Cdc73 protects Notch-induced T-cell leukemia cells from DNA damage and mitochondrial stress [ChIP-seq]

Activated Notch signaling is highly prevalent in T-cell acute lymphoblastic leukemia (T-ALL). But in clinical trials, pan-Notch inhibitors caused excessive toxicity. To find alternative ways to target Notch signals, we investigated Cell division cycle 73 (Cdc73), which is a component of the RNA polymerase-associated transcriptional machinery and has been previously described as a Notch cofactor. Emerging evidence also suggests that transcriptional machinery might be an attractive vulnerability in T-ALL. In this setting, we show that CDC73 co-binds a subset of Notch-occupied regulatory elements in an ETS1-dependent context. In mouse models, Cdc73 is important for Notch-induced T-cell development and maintenance of Notch-induced T-ALL. Mechanistically, Cdc73, Ets1, and Notch activate genes that promote DNA repair and oxidative phosphorylation. Cdc73 induces these pathways through canonical functions in mRNA synthesis rather than non-canonical functions in enhancer activation. Our study suggests that Cdc73 acts through context-dependent mechanisms to promote a gene expression program that mitigates the genotoxic and metabolic stress of supraphysiological Notch signaling. We also provide mechanistic support for testing inhibitors of DNA repair, oxidative phosphorylation, and transcriptional machinery as anti-leukemic therapy while highlighting strategies that disable pathways that intersect with Notch at chromatin to target Notch signals without directly targeting the Notch complex.

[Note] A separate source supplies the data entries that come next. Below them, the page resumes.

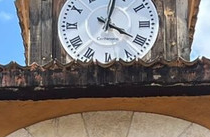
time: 4:02
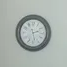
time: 2:28
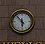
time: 5:52
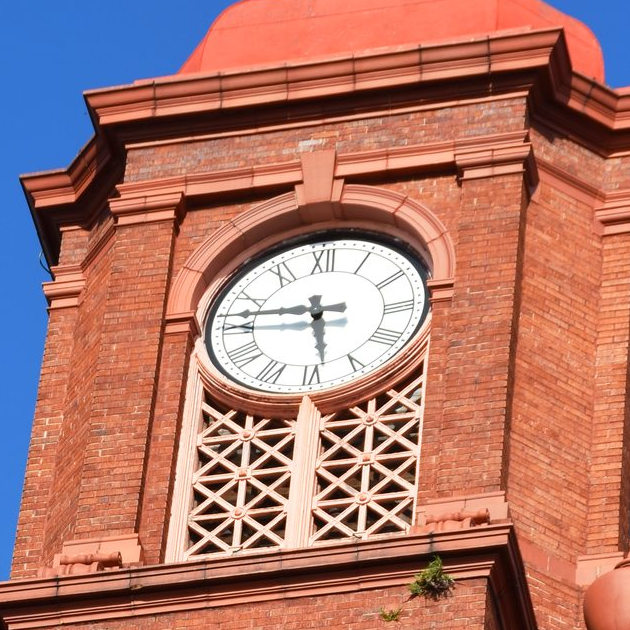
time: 5:45
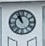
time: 10:56
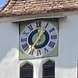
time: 12:36
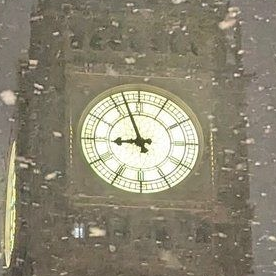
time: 8:56
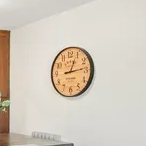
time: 1:13
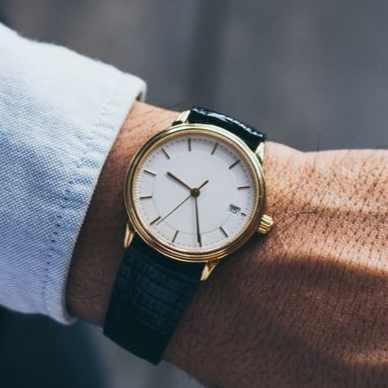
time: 10:30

Conditional Cdc73 knockout murine Notch-induced T-ALL cell lines (969 and 970) and a control murine Notch-induced T-ALL cell line (708) were treated with ethanol (EtOH) vehicle or tamoxifen (OHT) and assayed by ChIP-seq. ChIP-quality antibodies targeted the following: H3K27Ac (23 libraries: 3 replicates per condition per cell line, except for 708 + EtOH, which only had 2 replicates); H2K120Ub1 (12 libraries; 3 replicates per condition in 969 and 970 cells), and Ets1 (2 libraries: untreated 969 and 970 cells, unreplicated). One input library was sequenced for each of the three cell lines (untreated). Human THP6 cells were transduced with control or one of two CDC73-targeting shRNAs followed by ChIP-seq targeting ETS1 (6 libraries: 2 replicates per condition).